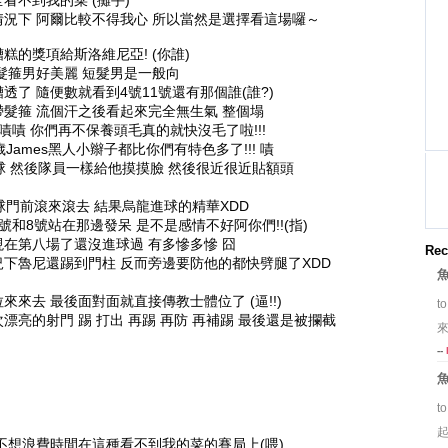
看不到我的菜 (攤手)
況下 阿爾比較不得我心 所以當然是選擇看這場囉～
糕的獎項給斯洛維尼亞! (你誰)
髮箍男好美麗 短髮男是一般向
了 隨便數就看到4號11號還有那個誰(誰?)
髮箍 流個汗之後看起來完全無生氣 整個塌
嘖嘖 你們再不保養頭毛真的就快沒毛了啦!!!
James黑人小辮子都比你們有特色多了!!! 嘖
球 然後隊員一樣給他摸摸臉 然後很近很近貼額頭
球門前滾來滾去 結果烏龍進球的精華XDD
和8號站在那邊發呆 是不是感情不好阿你們!!(指)
在第八場了還沒進球過 有多慘多慘 囧
Rec
下魯尼還踢到門柱 反而旁邊要防他的都快劈腿了XDD
來去 最後面對面就直接傳教士體位了 (逼!!)
t
亮的射門 踢 打出 再踢 再防 再補踢 最後還是被攔截
來
--
t
不想浪費時間在這種看不到我的菜的賽局上(喂)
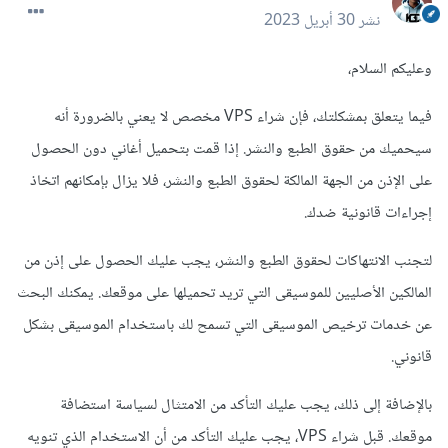
نشر
30 أبريل 2023
وعليكم السلام،
فيما يتعلق بمشكلتك، فإن شراء VPS مخصص لا يعني بالضرورة أنه
سيحميك من حقوق الطبع والنشر. إذا قمت بتحميل أغاني دون الحصول
على الإذن من الجهة المالكة لحقوق الطبع والنشر، فلا يزال بإمكانهم اتخاذ
إجراءات قانونية ضدك.
لتجنب الانتهاكات لحقوق الطبع والنشر، يجب عليك الحصول على إذن من
المالكين الأصليين للموسيقى التي تريد تحميلها على موقعك. يمكنك البحث
عن خدمات ترخيص الموسيقى التي تسمح لك باستخدام الموسيقى بشكل
قانوني.
بالإضافة إلى ذلك، يجب عليك التأكد من الامتثال لسياسة استضافة
موقعك. قبل شراء VPS، يجب عليك التأكد من أن الاستخدام الذي تنويه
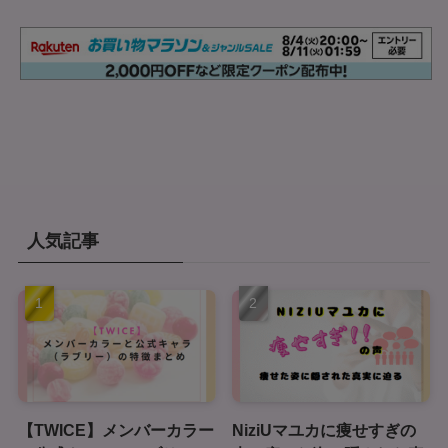
人気記事
【TWICE】メンバーカラー
NiziUマユカに痩せすぎの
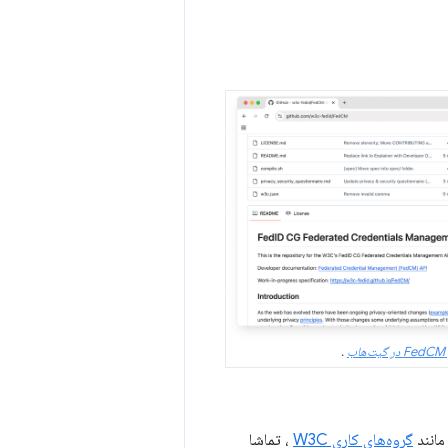
ب
.
مانند
گروه‌های کاری W3C
، تماشا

•••••

_Your instructions_: Please leave the images out and retype the rest of the material exactly.

_Output below_:
看不到我的菜 (攤手)
況下 阿爾比較不得我心 所以當然是選擇看這場囉～
糕的獎項給斯洛維尼亞! (你誰)
髮箍男好美麗 短髮男是一般向
了 隨便數就看到4號11號還有那個誰(誰?)
髮箍 流個汗之後看起來完全無生氣 整個塌
嘖嘖 你們再不保養頭毛真的就快沒毛了啦!!!
James黑人小辮子都比你們有特色多了!!! 嘖
球 然後隊員一樣給他摸摸臉 然後很近很近貼額頭
球門前滾來滾去 結果烏龍進球的精華XDD
和8號站在那邊發呆 是不是感情不好阿你們!!(指)
在第八場了還沒進球過 有多慘多慘 囧
Rec
下魯尼還踢到門柱 反而旁邊要防他的都快劈腿了XDD
來去 最後面對面就直接傳教士體位了 (逼!!)
t
亮的射門 踢 打出 再踢 再防 再補踢 最後還是被攔截
來
--
t
不想浪費時間在這種看不到我的菜的賽局上(喂)
نشر
30 أبريل 2023
وعليكم السلام،
فيما يتعلق بمشكلتك، فإن شراء VPS مخصص لا يعني بالضرورة أنه
سيحميك من حقوق الطبع والنشر. إذا قمت بتحميل أغاني دون الحصول
على الإذن من الجهة المالكة لحقوق الطبع والنشر، فلا يزال بإمكانهم اتخاذ
إجراءات قانونية ضدك.
لتجنب الانتهاكات لحقوق الطبع والنشر، يجب عليك الحصول على إذن من
المالكين الأصليين للموسيقى التي تريد تحميلها على موقعك. يمكنك البحث
عن خدمات ترخيص الموسيقى التي تسمح لك باستخدام الموسيقى بشكل
قانوني.
بالإضافة إلى ذلك، يجب عليك التأكد من الامتثال لسياسة استضافة
موقعك. قبل شراء VPS، يجب عليك التأكد من أن الاستخدام الذي تنويه
人気記事
【TWICE】メンバーカラー
NiziUマユカに痩せすぎの
ب
.
مانند
گروه‌های کاری W3C
، تماشا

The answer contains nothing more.